** Exercise details **
Leave the pictures aside and give back every entry below word for word.

Stored data entries
....

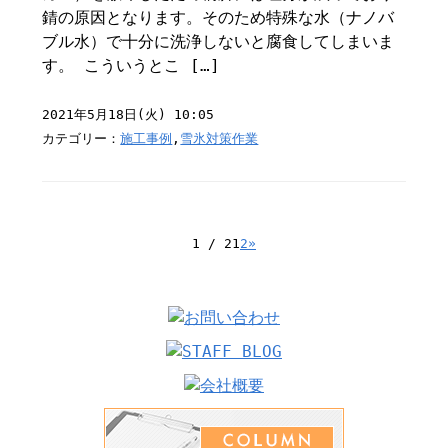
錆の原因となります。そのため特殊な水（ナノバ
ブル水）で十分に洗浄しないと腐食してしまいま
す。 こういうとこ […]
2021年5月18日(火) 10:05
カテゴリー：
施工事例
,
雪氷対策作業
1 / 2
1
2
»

....

** Exercise response **
錆の原因となります。そのため特殊な水（ナノバ
ブル水）で十分に洗浄しないと腐食してしまいま
す。 こういうとこ […]
2021年5月18日(火) 10:05
カテゴリー：
施工事例
,
雪氷対策作業
1 / 2
1
2
»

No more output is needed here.